The Young Innovation Leaders (YIL) Fellowship is an initiative of Hutzpa Centre for Innovation and Development aimed at training and mentoring young professionals in innovation leadership. YIL Fellowship runs mainly in Nigeria and in Ghana and is one of the reputable national youth programs in both countries.

YIL has engaged multilateral organizations the United Nations Population Fund (UNFPA) Nigeria, and organizations such as hospitals and universities in solving their practical challenges during the fellowship using its project-based learning model. It is recognized by the African Union Development Agency (AUDA-NEPAD) as a model youth development program.

== History ==
The YIL Fellowship was founded in the year 2018 by Dr. Obichi Obiajunwa in Nigeria. By the year 2019, The YIL Fellowship had opened its branch in Accra, Ghana with over 200 received applications.

== Programs ==
The Y.I.L Fellowship is an annual four-month leadership program in innovation management designed to enable young professionals between the age of 20- 30 achieve their highest career dreams and inspire innovation in their fields.

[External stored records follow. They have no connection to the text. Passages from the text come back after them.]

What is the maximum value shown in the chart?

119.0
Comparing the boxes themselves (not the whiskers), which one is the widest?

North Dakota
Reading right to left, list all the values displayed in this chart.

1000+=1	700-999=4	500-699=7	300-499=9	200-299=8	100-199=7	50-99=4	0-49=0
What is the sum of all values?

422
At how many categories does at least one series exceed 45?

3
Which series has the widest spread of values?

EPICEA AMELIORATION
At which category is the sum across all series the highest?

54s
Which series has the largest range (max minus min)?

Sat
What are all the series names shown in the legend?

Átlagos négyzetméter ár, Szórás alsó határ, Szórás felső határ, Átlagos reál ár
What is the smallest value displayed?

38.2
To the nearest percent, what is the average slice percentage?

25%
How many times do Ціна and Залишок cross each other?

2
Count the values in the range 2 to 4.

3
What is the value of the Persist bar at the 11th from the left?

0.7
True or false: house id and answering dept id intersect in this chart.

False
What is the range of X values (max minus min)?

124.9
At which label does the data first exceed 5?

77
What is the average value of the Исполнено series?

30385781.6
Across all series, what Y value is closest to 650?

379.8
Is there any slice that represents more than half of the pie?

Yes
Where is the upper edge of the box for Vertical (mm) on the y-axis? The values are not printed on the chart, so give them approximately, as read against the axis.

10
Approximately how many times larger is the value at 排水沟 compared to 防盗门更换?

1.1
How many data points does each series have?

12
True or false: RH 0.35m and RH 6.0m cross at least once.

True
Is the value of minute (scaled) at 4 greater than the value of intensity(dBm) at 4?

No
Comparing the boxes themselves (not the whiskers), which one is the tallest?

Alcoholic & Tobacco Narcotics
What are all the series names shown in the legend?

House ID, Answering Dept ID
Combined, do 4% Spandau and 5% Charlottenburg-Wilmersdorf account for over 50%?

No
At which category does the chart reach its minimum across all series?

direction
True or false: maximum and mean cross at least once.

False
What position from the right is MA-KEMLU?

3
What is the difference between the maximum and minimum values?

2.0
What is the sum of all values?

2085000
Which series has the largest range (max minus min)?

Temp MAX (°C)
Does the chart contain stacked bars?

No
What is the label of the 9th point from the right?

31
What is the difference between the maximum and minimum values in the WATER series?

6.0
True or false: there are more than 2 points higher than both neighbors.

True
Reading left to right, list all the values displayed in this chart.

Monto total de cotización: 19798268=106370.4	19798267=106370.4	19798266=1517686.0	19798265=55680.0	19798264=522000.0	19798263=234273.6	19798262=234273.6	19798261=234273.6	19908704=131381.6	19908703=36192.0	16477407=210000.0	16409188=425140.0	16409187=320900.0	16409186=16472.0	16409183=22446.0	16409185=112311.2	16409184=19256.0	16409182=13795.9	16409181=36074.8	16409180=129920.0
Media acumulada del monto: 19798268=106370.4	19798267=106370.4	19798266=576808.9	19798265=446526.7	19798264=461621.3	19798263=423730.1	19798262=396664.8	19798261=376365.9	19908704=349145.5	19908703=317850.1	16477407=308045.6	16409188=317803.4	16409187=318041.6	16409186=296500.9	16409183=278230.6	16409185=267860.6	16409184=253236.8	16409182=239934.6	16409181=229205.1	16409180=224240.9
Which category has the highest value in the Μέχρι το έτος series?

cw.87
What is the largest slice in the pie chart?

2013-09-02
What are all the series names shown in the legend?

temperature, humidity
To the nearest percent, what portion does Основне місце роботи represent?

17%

The YIL Fellowship Program is designed in a three-staged strategy: selection, training and mentoring. The selection stage, an important stage of the program entails selection of based on the measurable and extensible Seeds of Excellence they have grown. The best candidate from each group will be selected. After the selection stage is the Training stage, a key factor required in the program with the goal of using the most productive and comprehensive means possible to educate and preserve the knowledge and principles of success of the participants. This training approach is results-oriented. In the mentorship stage, the final stage of the program the YIL Fellowship creates an effective means of communication with successful and experienced professionals in the required field of the candidate.

The YIL Fellowship four-month leadership program has been held each year consecutively since its foundation till date.